This seems like a fair point, and it makes me sad. I guess to the second part of my question: How would you build a community (or set of communities and identity systems) at scale that doesn't suffer from this? Such that you could point someone to it without destroying it.
I think you'd want a comment ranking system that rewarded people for voting according to the thought that went into a comment rather than whether you happen to agree with the comment.
Maybe a two dimensional voting system, one for "quality" and one for "agreement" (literally a 2D voting arrow widget? up-right means "high quality and I agree", down-right means "low quality but I agree", etc).
It would then be pretty simple to see who's "quality" and "agreement" votes don't strongly correlate, as well as who writes quality comments, and weight their votes more heavily.
If you only had 1 dimension voting like everywhere else, then I'm not sure how to do it, but maybe it's possible.
I've always thought Slashdot's old moderation system was pretty well designed. It's been years since I've been there, but as I recall, there were several categories of upvote -- Interesting, Informative, and Funny come to mind. There was a meta-moderation system to calibrate the moderators. The site was better than HN at showing only upvoted comments by default, in case you just wanted to see the highlights. (Oh, and I think it would send email for belated replies, making it better for ongoing discussion -- something I've definitely missed here at HN.)
Although the site is pretty dead now -- it doesn't have HN's advantage of a wealthy benefactor keeping it ad-free -- its original incarnation had some good ideas.

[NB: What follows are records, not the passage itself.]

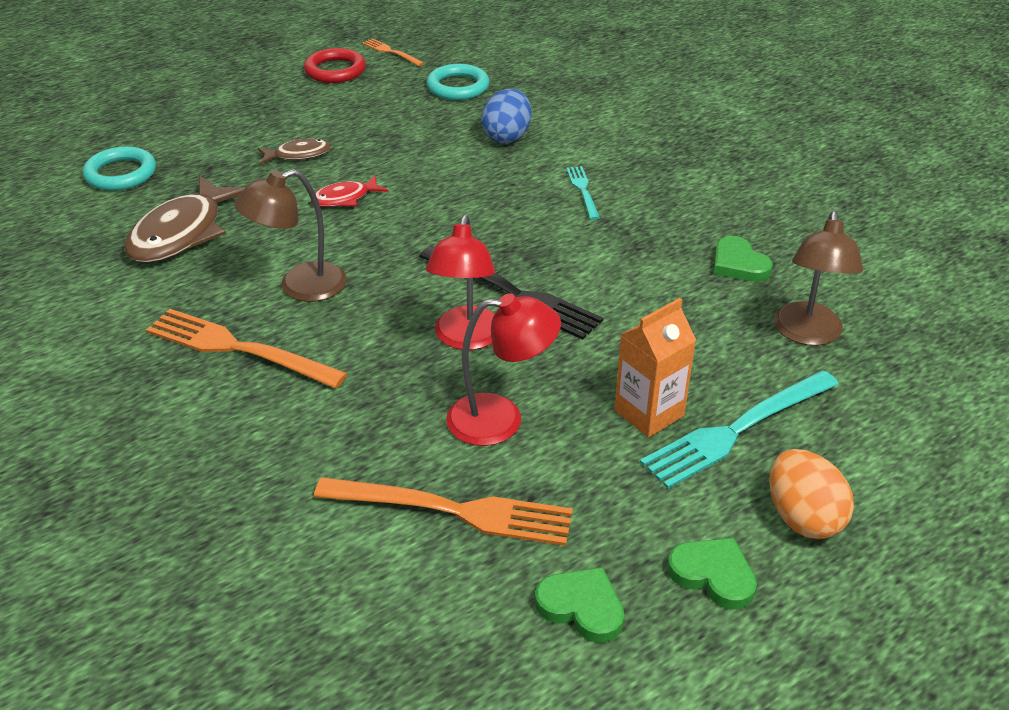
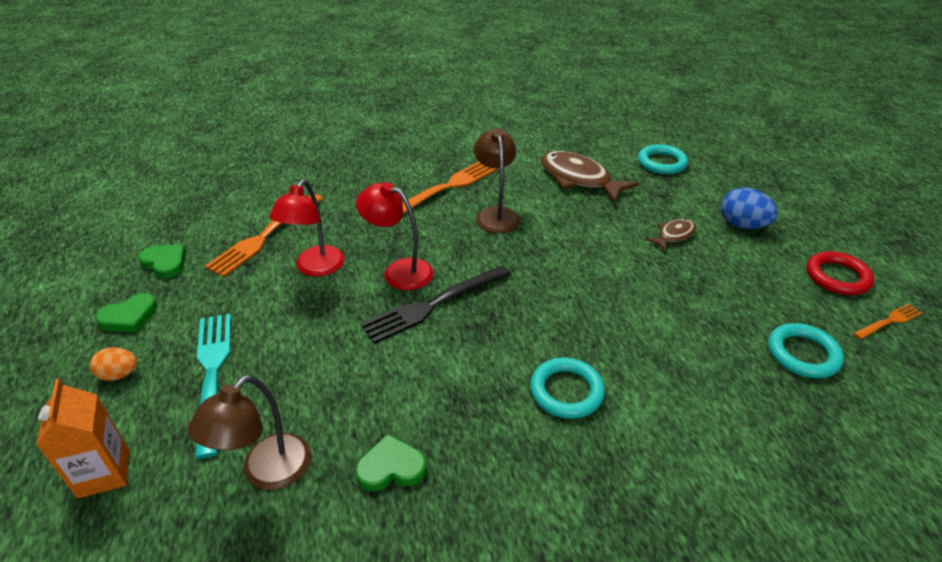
camera: 110 degrees right, 0 degrees up
(298, 155) = (673, 235): brown fish -> brown fish turned 135 degrees counterclockwise
(345, 198) = (599, 248): red fish -> none
(507, 137) = (684, 364): blue egg -> blue egg (742, 225)
(582, 190) = (566, 391): turquoise fork -> turquoise ring
(582, 607) = (165, 263): green heart -> green heart turned 105 degrees counterclockwise
(649, 413) = (265, 334): orange carton -> orange carton (104, 473)
(802, 518) = (119, 374): orange egg -> orange egg, size x0.64
(807, 334) = (266, 472): brown lamp -> brown lamp turned 90 degrees counterclockwise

There are users who don't care about the voting system the same way the designer of the voting system intended. The only way to enforce this would be by appointing a team of moderators that read every comment and rate it themselves. Obviously this is problematic because users might perceive the moderators to be authoritarian and the potential for abuse is pretty high. However, this could definitively increase the maximum size of a high quality community to something like 10000 users but it's still far away from 1 million or more users.

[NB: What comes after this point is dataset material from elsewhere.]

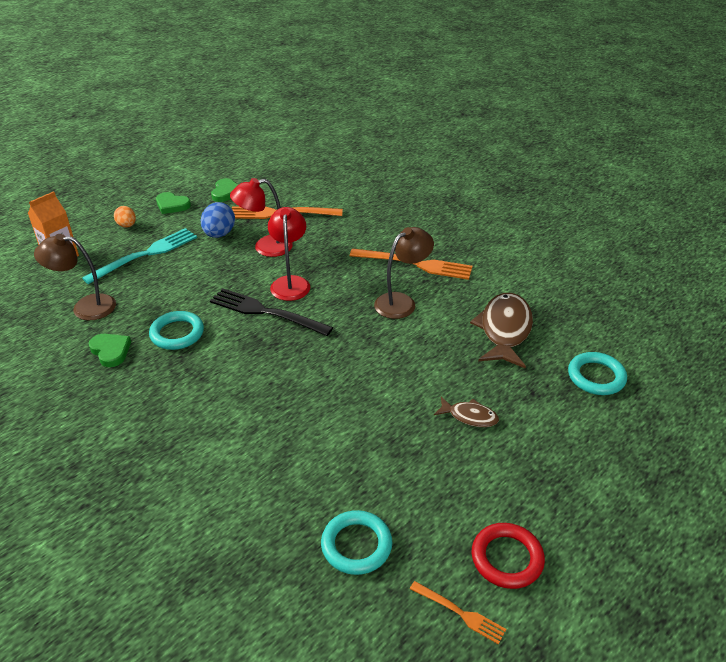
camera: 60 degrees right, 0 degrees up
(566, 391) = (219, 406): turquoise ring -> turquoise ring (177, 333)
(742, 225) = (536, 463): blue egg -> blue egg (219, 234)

I think that can be solved if a majority of early users use the voting system in the way it was intended. Say there's a cluster of 75% "good" initial users who vote similarly on quality. Any new users that vote similarly to them on quality would also be classified as "good" and be given more weight.
Even if the majority of new users don't use the voting system correctly the system could be weighted more heavily to the group of existing and new users who agree on what quality is, even if it ends up being a minority of users.
Actually, I think even if a majority of users don't vote in the way that was intended from the beginning you might still be able to handle it because you can throw away users whose "quality" and "agreement" votes are most correlated, which I think is the most likely way users would deviate from the intended voting system.
Now, if you had a majority of users who all voted the same but were not correlated with "agreement" (e.x. "vote according to the day of the week" or something), or if only very few users were voting correctly, then it might be difficult to distinguish, but that seems unlikely.
Moderation and a moat. Metafilter has survived for a very long time with (a) a $5 charge to create an account and (b) a 24-hour cooling off period, so you couldn't make an account to do a driveby comment on a thread.
It turns out that you really can't have both community and scale. The attempts end up aging differently, but inevitably, to something that the core membership doesn't want to be a part of and thus the predicates that enabled its existence stop. Its A people move on and the B people move in. This is true of every human group, subculture, or social phenomena really.
I strongly recommend reading Clay Shirky's commentary on the nascent phenomena of "social software" back in 2003:
The Decline, the formation of cliques and factions, incidents of abuse, of intellectual violence and namecalling. The software becomes encrusted with patches and extensions, the unwritten rules are flouted regularly and the meta-rules all but forgotten. It is a time of either shrinking membership, or overwhelming growth.
The Fall, an incident, whether social or technical that makes everybody realize that things aren't like they used to be. It usually leads to a revision or addition to the software as this is the easiest thing to fix.